PROBLEM DESCRIPTION
Make an exact copy of the entries below with the pictures removed.

INFORMATION SHOWN
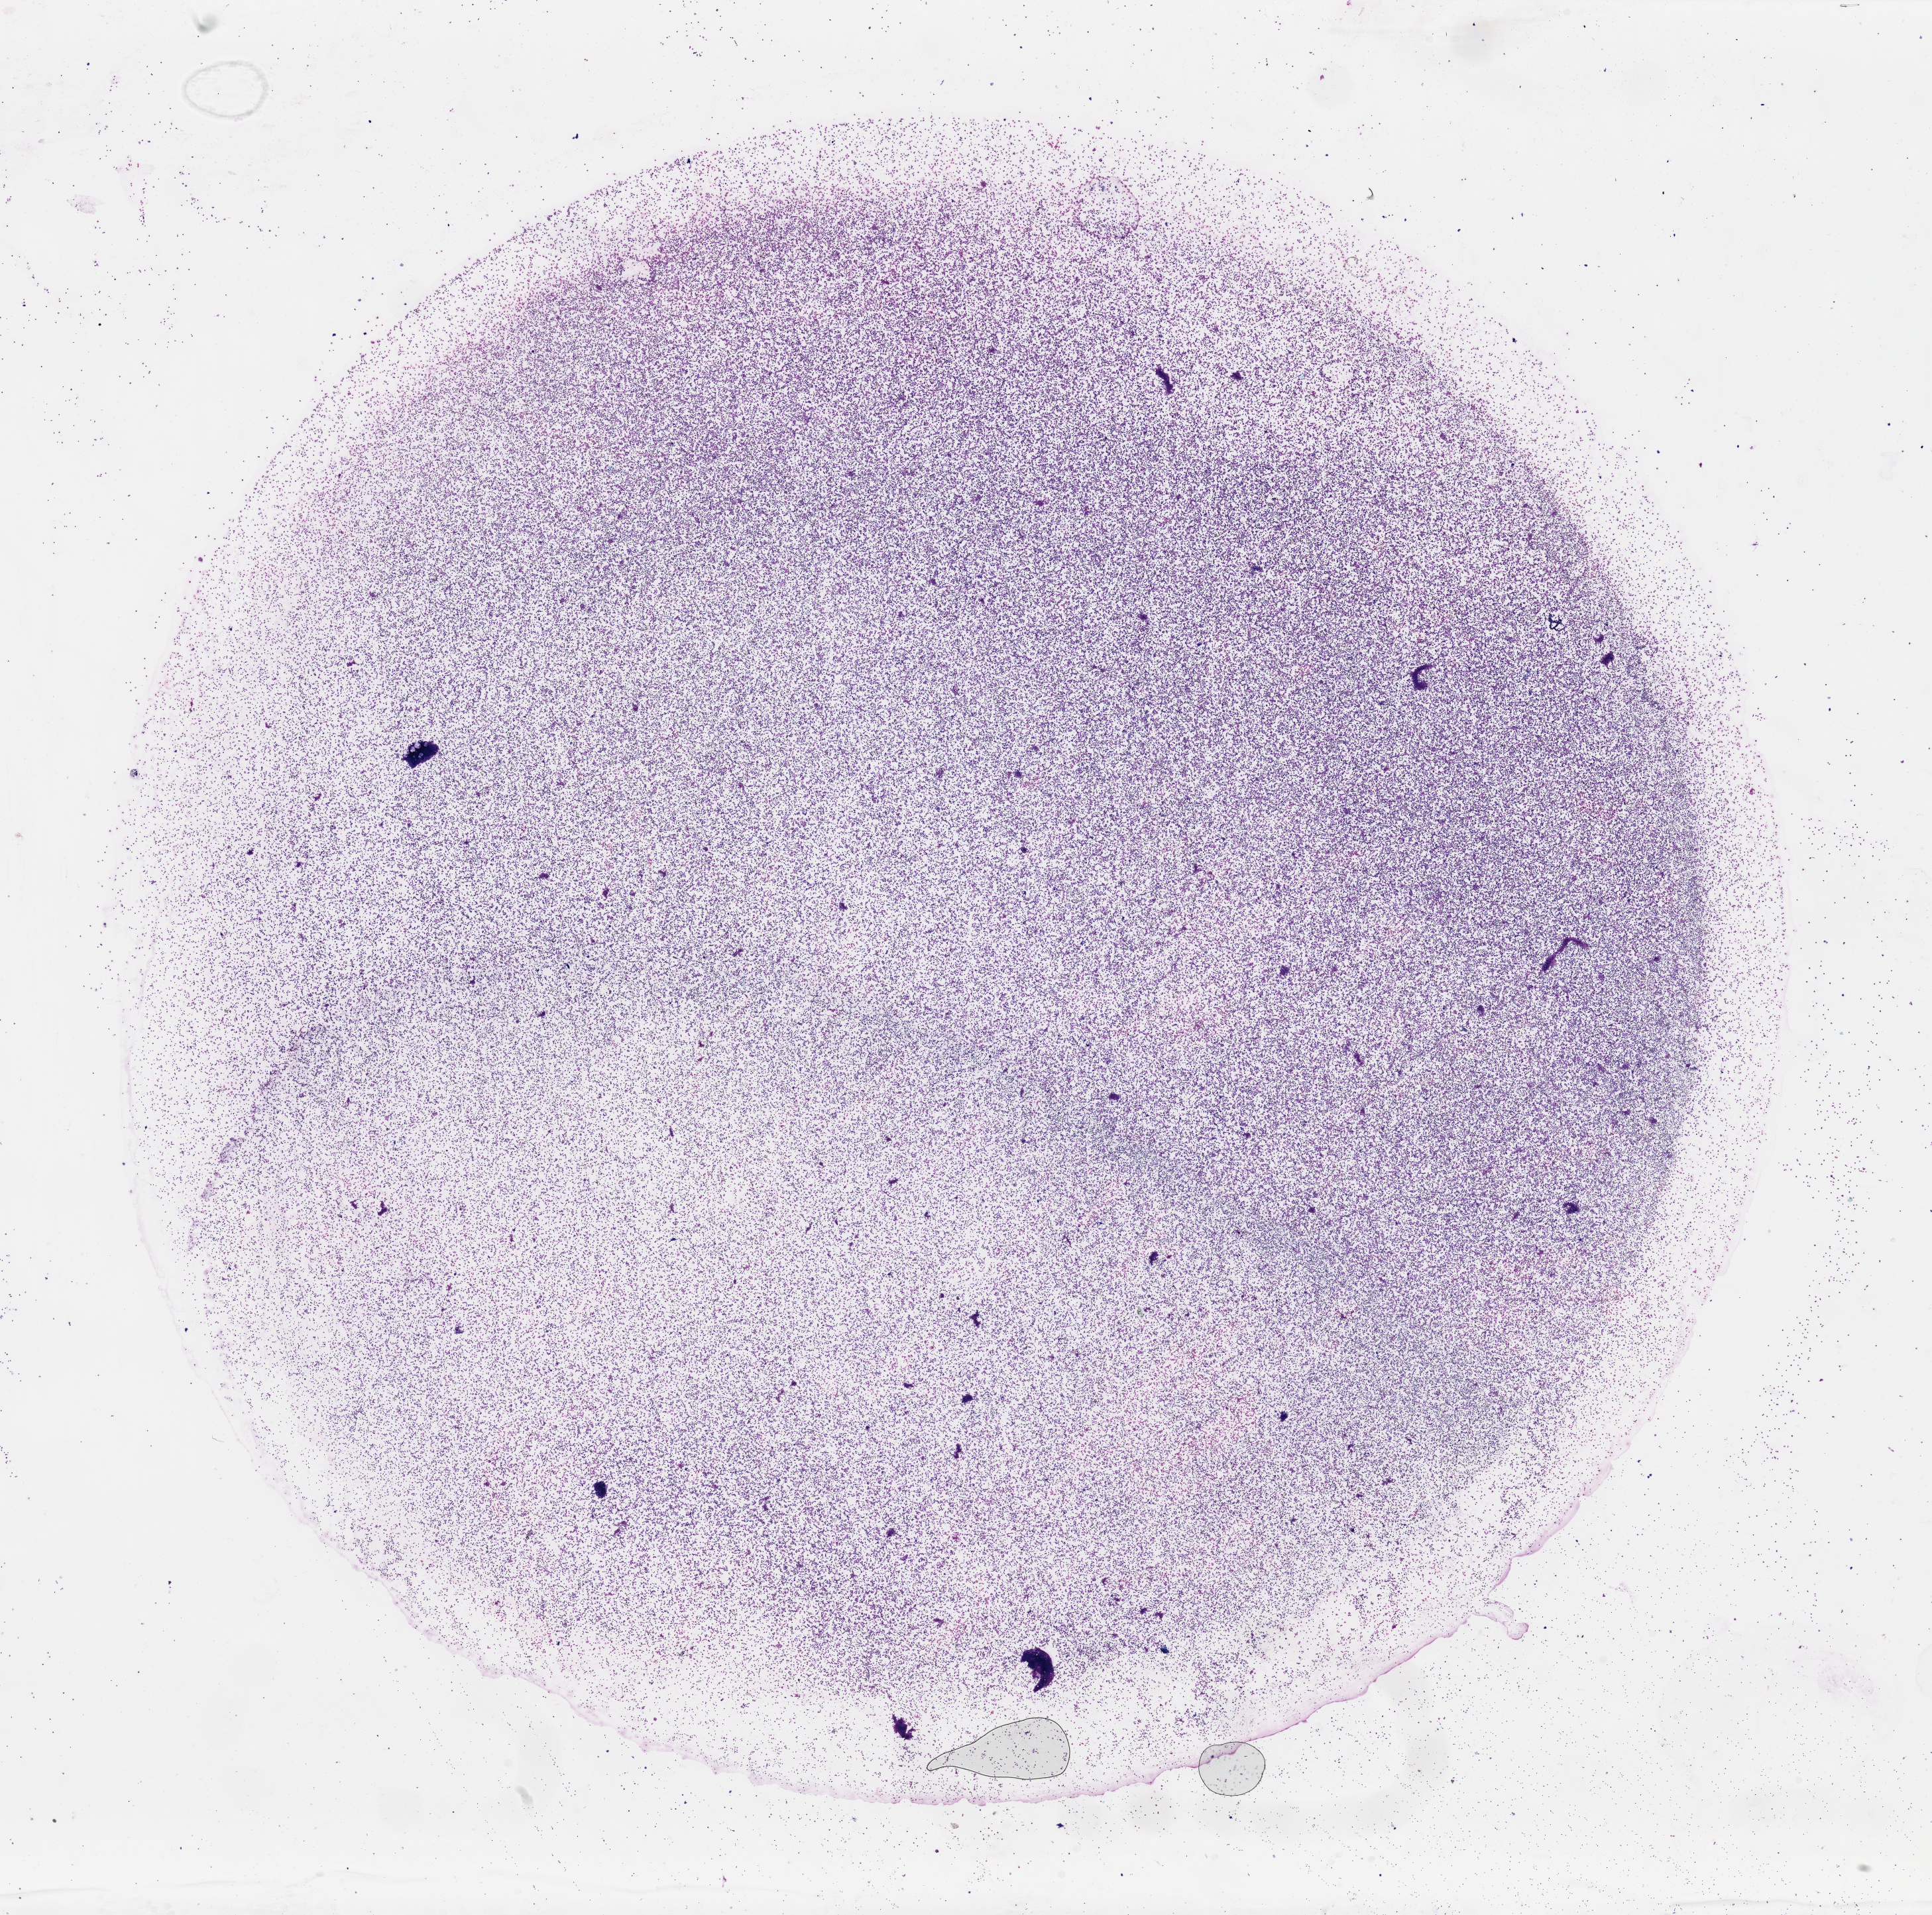
Whole-slide histology image, H&E — shown as a low-resolution overview of the whole scanned area (about 23.0 x 22.8 mm, from a 40x scan). Bone marrow (leukaemic) sample. 75-year-old male patient. Blasts: 60%.
- diagnosis: Acute Myeloid Leukemia
- FAB classification: M4
- WHO classification: Acute myelomonocytic leukemia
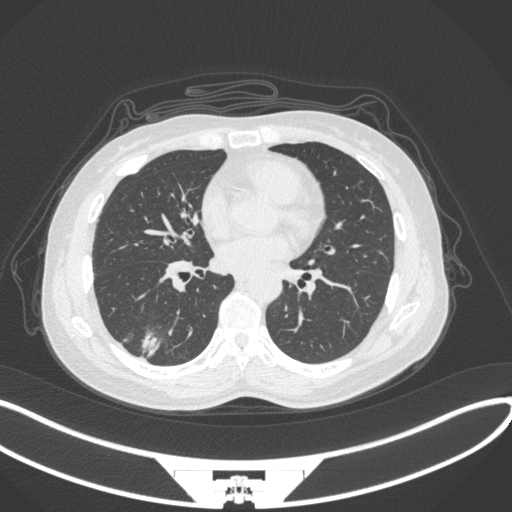
Chest CT, one axial slice; slice 134 of 352 in the series (ordered by position); 120 kVp; lung window (W 1500 / L -600 HU); 1 mm slice thickness; 512 × 512 image matrix. Patient: female, 55 years. Case-level facts recorded for this patient, not image findings: clinical TNM (as recorded): T1c N1 M0.
Annotated regions visible in this slice (rectangle marked by the reading radiologist):
- lung tumour (recorded histology: adenocarcinoma): bounding box (x1, y1, x2, y2) in pixels: (138, 322, 168, 360)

RESPONSE
Whole-slide histology image, H&E — shown as a low-resolution overview of the whole scanned area (about 23.0 x 22.8 mm, from a 40x scan). Bone marrow (leukaemic) sample. 75-year-old male patient. Blasts: 60%.
- diagnosis: Acute Myeloid Leukemia
- FAB classification: M4
- WHO classification: Acute myelomonocytic leukemia
Chest CT, one axial slice; slice 134 of 352 in the series (ordered by position); 120 kVp; lung window (W 1500 / L -600 HU); 1 mm slice thickness; 512 × 512 image matrix. Patient: female, 55 years. Case-level facts recorded for this patient, not image findings: clinical TNM (as recorded): T1c N1 M0.
Annotated regions visible in this slice (rectangle marked by the reading radiologist):
- lung tumour (recorded histology: adenocarcinoma): bounding box (x1, y1, x2, y2) in pixels: (138, 322, 168, 360)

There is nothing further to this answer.